SOCKS Proxy for Radio Userland
I’ve put together basic support for SOCKS version 4 proxies in Radio Userland.
Radio Userland (and Frontier) have built-in support for HTTP proxies, but there are some cases where going through a more general proxy is useful. SOCKS 4 is an unauthenticated proxy specification that will transport any TCP stream, rather than just a single protocol. I’m finding this useful because SOCKS 4 is implemented by ssh’s dynamic port forwarding. SOCKS 5 is an authenticated system that can transport both TCP and UDP. I don’t have a version 5 server installed yet, so I haven’t completed support for it yet.

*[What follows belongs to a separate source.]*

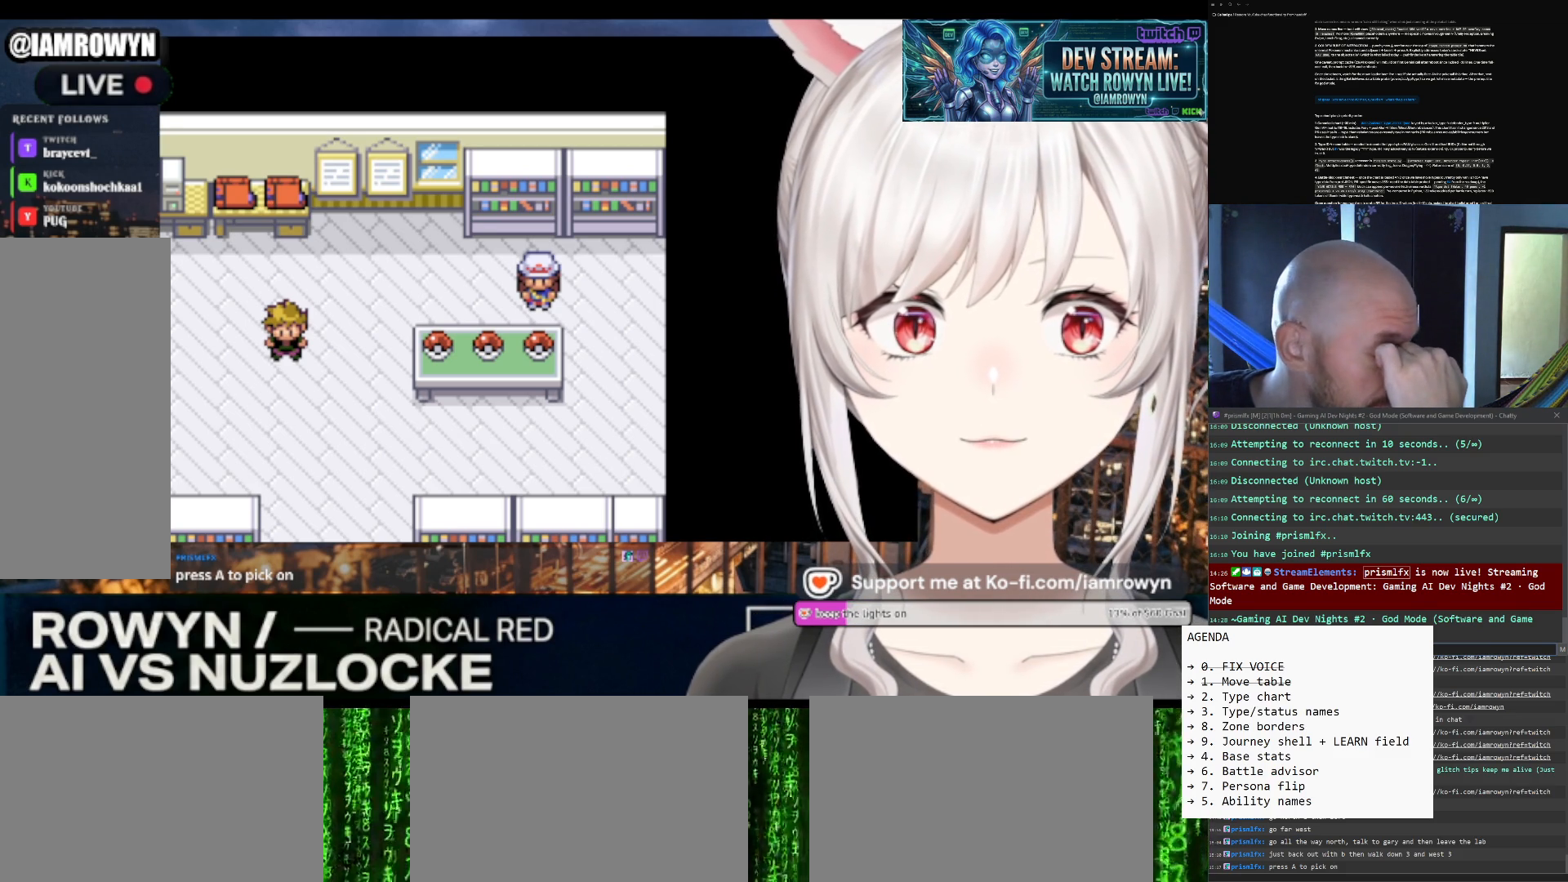
{"buttons": ["DPAD_DOWN"], "events": []}
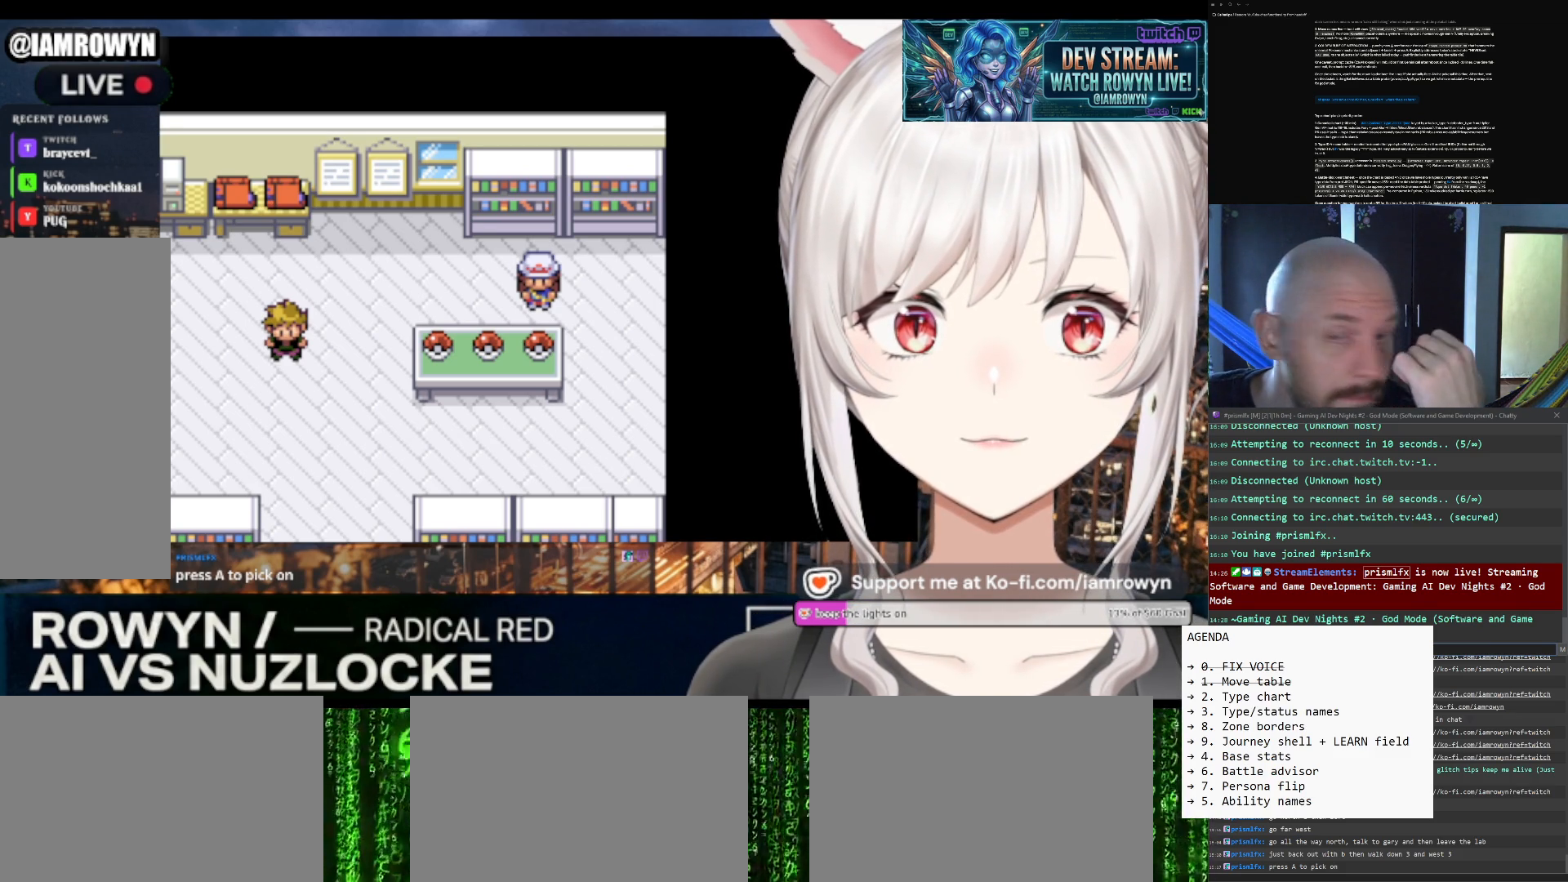
{"buttons": ["DPAD_DOWN"], "events": []}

Download: Socks tcp.openStream
Installation: Download the file. Jump to tcp, and duplicate tcp.openStream. You might want this if things go bad, as it’s modifying some pretty core functionality. Double click the downloaded file, or choose it from the File-> Open… menu. It needds to live at tcp.openStream, and you do waht to replace the existing script.
Configuration: This code expects a table of settings at user.webbrowser.socksProxy with at least the following elements:
enabled: Boolean – true enables the socks proxy code. Missing or false disables.
domain: String – the hostname or ip of the proxy server
port: Number – the port the proxy listens on
version: Number – 4 and 5 are valid, only 4 is currently supported
This is the same set of configuration elements as are used in user.webbrowser.proxy, with the addition of version.
Known Limitations: It’s version 4 only, there’s no code to deal with do-not-proxy exceptions other than localhost. This has been tested on Radio verision 9.1b2/OSX connecting to the ssh SOCKS proxy (ssh -D port user\@host). I don’t expect that there would be any trouble on Frontier, I’m not so sure of other platforms.
Liscense: BSD – Go nuts, have fun, let me know if there are problems. There is no warranty, expressed or implied, unless you pay me lots of money.